The Trouble With Power: Sabrina Carpenter
Let me begin with a confession: I was charmed by Espresso. The flirtation, the boldness, the winking lines that toed the edge between self-possession and seduction: Sabrina Carpenter was in her pop star bag, and I was rooting for her.
Espresso was sticky with self-awareness. Fun without being frivolous. A femme-pop high that made space for cheeky sexuality without leaning on the predictable scaffolding of male fantasy.
It was clever. She was clever.
But now, watching the rollout of her Man’s Best Friend era, I find myself pausing.
The kind of pause that catches in your throat.
The kind that says: "I hope this isn’t what it looks like."

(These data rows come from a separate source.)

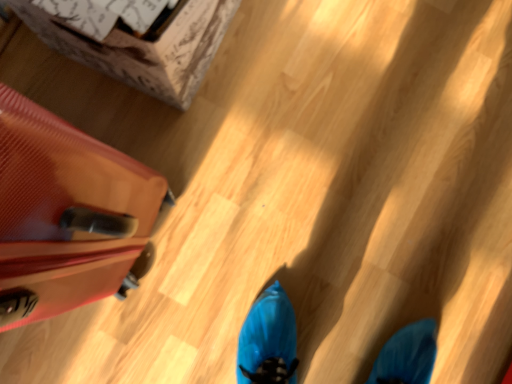
What do you see at coordinates (144, 47) in the screenshot? I see `brown cardboard box at upper left` at bounding box center [144, 47].

You are a GUI agent. You are given a task and a screenshot of the screen. Output one action in this format:
    pyautogui.click(x=<x>, y=<y>)
    Task: Click on the brown cardboard box at upper left
    
    Given the screenshot: What is the action you would take?
    pyautogui.click(x=144, y=47)

In order to face brown cardboard box at upper left, should I rotate leftwards or rightwards?

It's best to rotate left around 17.286 degrees.

Describe the element at coordinates (66, 214) in the screenshot. I see `matte red suitcase at left` at that location.

Find the location of a particular element. This screenshot has width=512, height=384. matte red suitcase at left is located at coordinates (66, 214).

I want to click on brown cardboard box at upper left, so click(x=144, y=47).

Between brown cardboard box at upper left and matte red suitcase at left, which one appears on the left side from the viewer's perspective?

matte red suitcase at left.

Who is more distant, brown cardboard box at upper left or matte red suitcase at left?

brown cardboard box at upper left is more distant.

Is point (213, 10) more distant than point (168, 201)?

No, it is not.

From the image's perspective, between brown cardboard box at upper left and matte red suitcase at left, which one is located above?

brown cardboard box at upper left.

From a real-world perspective, which object rests below the other?

From a 3D spatial view, brown cardboard box at upper left is below.

Which of these two, brown cardboard box at upper left or matte red suitcase at left, is thinner?

brown cardboard box at upper left.

Who is shorter, brown cardboard box at upper left or matte red suitcase at left?

Standing shorter between the two is brown cardboard box at upper left.

Considering the sizes of objects brown cardboard box at upper left and matte red suitcase at left in the image provided, who is smaller, brown cardboard box at upper left or matte red suitcase at left?

With smaller size is brown cardboard box at upper left.

From the picture: Is brown cardboard box at upper left surrounding matte red suitcase at left?

No, matte red suitcase at left is not a part of brown cardboard box at upper left.

Is brown cardboard box at upper left beside matte red suitcase at left?

No, brown cardboard box at upper left is not beside matte red suitcase at left.

Is matte red suitcase at left at the back of brown cardboard box at upper left?

No, brown cardboard box at upper left's orientation is not away from matte red suitcase at left.

How far apart are brown cardboard box at upper left and matte red suitcase at left?

A distance of 25.58 centimeters exists between brown cardboard box at upper left and matte red suitcase at left.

‘Manchild’ and the Fantasy of the Dangerous Road
Let’s talk about the Manchild music video.
It opens with Sabrina hitchhiking in a pair of platform heels and cutoff denim shorts, somewhere in the sun-bleached desert. It’s a familiar pop trope: think Lana, Britney, Madonna, but one with deeply uncomfortable roots.
This isn’t just a fantasy of freedom. It’s one of exposure. Of danger. Of woman-as-bait.
Hitchhiking is not a neutral image for women. It carries with it decades of danger narratives: from true crime stories to horror films to cautionary tales whispered between girls. The woman on the side of the road isn’t empowered, she’s vulnerable.
Yes, Sabrina flips the script in the final act of the video, turning the camera around on the men who pick her up. But does a bloody reversal erase what’s been stylised in the first place? Or does it re-perform it?
That’s the trouble: when you borrow the language of trauma to be edgy, and then don’t interrogate it, you risk reinforcing the very harm you say you’re undoing.
Man’s Best Friend and the Aesthetic of Submission
Then there’s the album cover.
Carpenter, on all fours. A man, faceless, anonymous, clutching her hair. The title: Man’s Best Friend.
It’s striking. But not in the way Espresso was. That was empowerment through wit. This feels like submission without satire.
Kink aesthetics have a place in the art world. There’s nothing inherently wrong with invoking power play. But the missing ingredient here is framing. Where’s the context? The metaphor? The invitation to look deeper?
Without it, this isn’t performance: it’s posturing.
And when the line between critique and replication is this thin, we have to ask:
Who is this for?
Pop Stardom, the Gaze, and What We Pass Down
Sabrina Carpenter is no longer an emerging artist. She’s the pop girl of the moment. Millions of young fans watch her every move, not just what she sings, but how she frames womanhood, agency, and sexuality.
That kind of visibility is power. And with power comes responsibility: not to sanitise or censor, but to consider the impact of the art we present on a global stage.
Because when you’re being watched by the next generation, your visuals don’t live in a vacuum. They echo. They teach. They land.
So What Are We Reclaiming, Exactly?
We talk a lot about “reclaiming” imagery: owning the gaze, choosing objectification as power. But if the image we’re reclaiming is still a woman on all fours with a man above her… what are we actually taking back?
Because if the answer is “everyone gets it,” but the execution is indistinguishable from patriarchy’s greatest hits: then we’re not reclaiming. We’re reselling.
And at that point, are we even subverting? Or are we just packaging old power in new glitter?
A Raised Eyebrow
Let me be clear: this is not a cancellation. This is a raised eyebrow.
A quiet “Are we sure?”
I’m not here to label Sabrina Carpenter as anti-feminist, nor demand that every pop star become an activist. What I’m asking is: if we’re going to play with fire, can we at least explain what we’re burning down?
Because if this is satire…let us in.
If it’s critique… frame it.
If it’s empowerment… tell us who is empowered.
Right now, it’s not clear. And in the silence, it’s easy for the male gaze to take over again.
This is not about outrage. It’s about care.
If I didn’t respect Sabrina as a writer and performer, I wouldn’t be asking these questions. But I do. Which is why I am.
If this era is an experiment, then let’s ask: what are we testing?And who are we making space for in the results?